More Haste, Less Speed: Weaker Single-Layer Watermark Improves Distortion-Free Watermark Ensembles

TL;DR

This paper reveals that weaker single-layer watermarks, which preserve entropy, can improve the effectiveness of watermark ensembles in detecting large language model content, contrary to the traditional stronger-is-better approach.

Contribution

It introduces a novel framework that employs weaker watermarks to maintain entropy, enhancing ensemble robustness and detectability in watermarking large language models.

Findings

Weaker watermarks preserve entropy and improve ensemble detection.

Strong watermarks reduce entropy and weaken multi-layer detectability.

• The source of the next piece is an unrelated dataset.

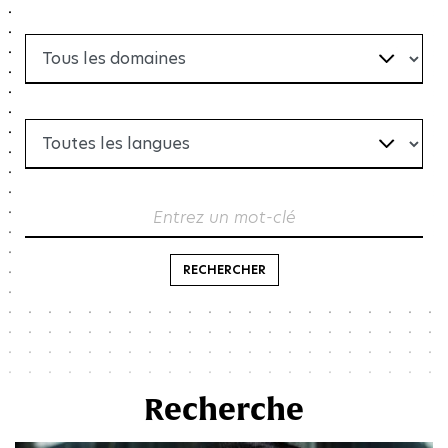
Entrez un mot-clé
RECHERCHER
Recherche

Empirical results show improved robustness with weaker watermark strategies.

Abstract

Watermarking has emerged as a crucial technique for detecting and attributing content generated by large language models. While recent advancements have utilized watermark ensembles to enhance robustness, prevailing methods typically prioritize maximizing the strength of the watermark at every individual layer. In this work, we identify a critical limitation in this "stronger-is-better" approach: strong watermarks significantly reduce the entropy of the token distribution, which paradoxically weakens the effectiveness of watermarking in subsequent layers. We theoretically and empirically show that detectability is bounded by entropy and that watermark ensembles induce a monotonic decrease in both entropy and the expected green-list ratio across layers. To address this inherent trade-off, we propose a general framework that utilizes weaker single-layer watermarks to preserve the entropy required for effective multi-layer ensembling. Empirical evaluations demonstrate that this counter-intuitive strategy mitigates signal decay and consistently outperforms strong baselines in both detectability and robustness.